=== Material for this task ===

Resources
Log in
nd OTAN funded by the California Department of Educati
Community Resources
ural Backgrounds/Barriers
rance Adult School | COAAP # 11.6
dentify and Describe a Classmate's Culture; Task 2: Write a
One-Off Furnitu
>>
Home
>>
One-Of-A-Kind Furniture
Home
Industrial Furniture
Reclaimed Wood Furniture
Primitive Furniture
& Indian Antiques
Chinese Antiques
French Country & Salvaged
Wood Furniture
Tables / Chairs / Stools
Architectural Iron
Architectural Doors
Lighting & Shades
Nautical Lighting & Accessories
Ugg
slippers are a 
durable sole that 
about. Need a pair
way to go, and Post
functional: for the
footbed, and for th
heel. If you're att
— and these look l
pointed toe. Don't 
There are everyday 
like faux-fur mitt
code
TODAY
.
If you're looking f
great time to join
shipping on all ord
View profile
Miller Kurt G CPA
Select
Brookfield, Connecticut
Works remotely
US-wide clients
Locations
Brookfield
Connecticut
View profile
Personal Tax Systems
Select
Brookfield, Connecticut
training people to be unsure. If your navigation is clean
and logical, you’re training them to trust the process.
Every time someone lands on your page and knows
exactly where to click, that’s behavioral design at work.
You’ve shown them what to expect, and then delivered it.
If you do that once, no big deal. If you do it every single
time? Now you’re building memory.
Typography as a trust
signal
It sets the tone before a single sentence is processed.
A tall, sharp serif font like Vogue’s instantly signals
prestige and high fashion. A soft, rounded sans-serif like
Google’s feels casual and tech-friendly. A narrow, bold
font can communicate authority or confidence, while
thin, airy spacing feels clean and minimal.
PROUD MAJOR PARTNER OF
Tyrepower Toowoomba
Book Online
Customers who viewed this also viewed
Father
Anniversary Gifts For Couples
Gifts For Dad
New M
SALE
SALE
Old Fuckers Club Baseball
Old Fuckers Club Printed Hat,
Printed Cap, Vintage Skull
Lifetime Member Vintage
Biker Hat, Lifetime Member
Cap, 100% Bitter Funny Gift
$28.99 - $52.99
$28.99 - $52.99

===
=== Material for this task ===

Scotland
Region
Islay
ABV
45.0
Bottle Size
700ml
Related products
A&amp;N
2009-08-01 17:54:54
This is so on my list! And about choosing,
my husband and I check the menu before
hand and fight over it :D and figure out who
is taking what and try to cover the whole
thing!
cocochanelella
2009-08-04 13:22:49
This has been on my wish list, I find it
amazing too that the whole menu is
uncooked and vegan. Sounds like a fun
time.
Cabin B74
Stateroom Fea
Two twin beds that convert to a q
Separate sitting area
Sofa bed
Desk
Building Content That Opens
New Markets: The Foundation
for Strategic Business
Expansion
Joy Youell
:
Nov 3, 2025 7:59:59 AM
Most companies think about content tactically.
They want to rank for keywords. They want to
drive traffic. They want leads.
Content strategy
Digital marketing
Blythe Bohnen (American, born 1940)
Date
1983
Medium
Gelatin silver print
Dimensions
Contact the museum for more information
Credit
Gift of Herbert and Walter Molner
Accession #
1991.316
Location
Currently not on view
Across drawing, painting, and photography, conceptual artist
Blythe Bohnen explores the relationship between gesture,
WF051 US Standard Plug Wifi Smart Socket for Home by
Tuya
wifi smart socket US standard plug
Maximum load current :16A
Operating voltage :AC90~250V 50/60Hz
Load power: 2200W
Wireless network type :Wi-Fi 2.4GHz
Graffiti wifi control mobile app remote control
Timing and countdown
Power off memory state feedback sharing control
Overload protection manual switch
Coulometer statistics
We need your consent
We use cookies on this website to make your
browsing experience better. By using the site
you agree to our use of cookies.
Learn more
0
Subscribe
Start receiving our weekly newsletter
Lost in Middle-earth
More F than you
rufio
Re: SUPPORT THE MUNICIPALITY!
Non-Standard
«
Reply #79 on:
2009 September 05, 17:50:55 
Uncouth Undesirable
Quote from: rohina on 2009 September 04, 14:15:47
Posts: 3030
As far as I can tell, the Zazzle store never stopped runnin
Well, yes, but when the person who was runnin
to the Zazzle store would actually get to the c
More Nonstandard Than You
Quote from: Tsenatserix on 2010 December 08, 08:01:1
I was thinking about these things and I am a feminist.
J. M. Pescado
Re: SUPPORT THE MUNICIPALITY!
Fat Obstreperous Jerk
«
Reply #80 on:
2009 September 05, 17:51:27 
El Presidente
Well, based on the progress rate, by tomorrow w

===

• [Work instruction] The lines above from the one with "you agree to our use of cookies." through the one with "Well, based on" are to be duplicated exactly, ends included, with nothing added.

• [Completed exercise]
you agree to our use of cookies.
Learn more
0
Subscribe
Start receiving our weekly newsletter
Lost in Middle-earth
More F than you
rufio
Re: SUPPORT THE MUNICIPALITY!
Non-Standard
«
Reply #79 on:
2009 September 05, 17:50:55 
Uncouth Undesirable
Quote from: rohina on 2009 September 04, 14:15:47
Posts: 3030
As far as I can tell, the Zazzle store never stopped runnin
Well, yes, but when the person who was runnin
to the Zazzle store would actually get to the c
More Nonstandard Than You
Quote from: Tsenatserix on 2010 December 08, 08:01:1
I was thinking about these things and I am a feminist.
J. M. Pescado
Re: SUPPORT THE MUNICIPALITY!
Fat Obstreperous Jerk
«
Reply #80 on:
2009 September 05, 17:51:27 
El Presidente
Well, based on the progress rate, by tomorrow w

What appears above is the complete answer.